The answer must consist of every line in the data that contains "Gillette".

» **DATA FOR THE TASK**:
__________

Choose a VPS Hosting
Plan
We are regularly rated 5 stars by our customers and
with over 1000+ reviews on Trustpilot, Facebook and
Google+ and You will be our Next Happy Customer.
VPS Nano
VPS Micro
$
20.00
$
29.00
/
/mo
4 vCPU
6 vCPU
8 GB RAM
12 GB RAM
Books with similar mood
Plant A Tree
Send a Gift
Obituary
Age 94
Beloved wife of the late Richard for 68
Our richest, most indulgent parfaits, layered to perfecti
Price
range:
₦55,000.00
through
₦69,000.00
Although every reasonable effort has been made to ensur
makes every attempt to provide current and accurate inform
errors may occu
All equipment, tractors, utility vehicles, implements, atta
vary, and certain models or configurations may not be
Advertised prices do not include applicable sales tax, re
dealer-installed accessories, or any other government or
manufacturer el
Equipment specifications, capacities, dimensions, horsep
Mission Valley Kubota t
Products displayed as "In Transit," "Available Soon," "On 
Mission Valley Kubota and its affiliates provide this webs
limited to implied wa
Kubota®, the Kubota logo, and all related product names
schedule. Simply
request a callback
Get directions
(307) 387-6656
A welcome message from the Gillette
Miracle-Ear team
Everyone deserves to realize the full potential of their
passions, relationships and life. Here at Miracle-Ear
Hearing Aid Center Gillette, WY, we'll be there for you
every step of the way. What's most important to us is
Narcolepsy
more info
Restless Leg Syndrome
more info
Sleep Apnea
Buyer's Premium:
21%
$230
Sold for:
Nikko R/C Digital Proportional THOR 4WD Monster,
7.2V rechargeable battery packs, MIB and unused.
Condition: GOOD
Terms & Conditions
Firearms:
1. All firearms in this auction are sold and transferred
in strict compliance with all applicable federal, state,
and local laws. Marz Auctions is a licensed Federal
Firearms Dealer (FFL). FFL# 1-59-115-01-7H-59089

__________

» **ANSWER TO THE EXERCISE**:
A welcome message from the Gillette
Hearing Aid Center Gillette, WY, we'll be there for you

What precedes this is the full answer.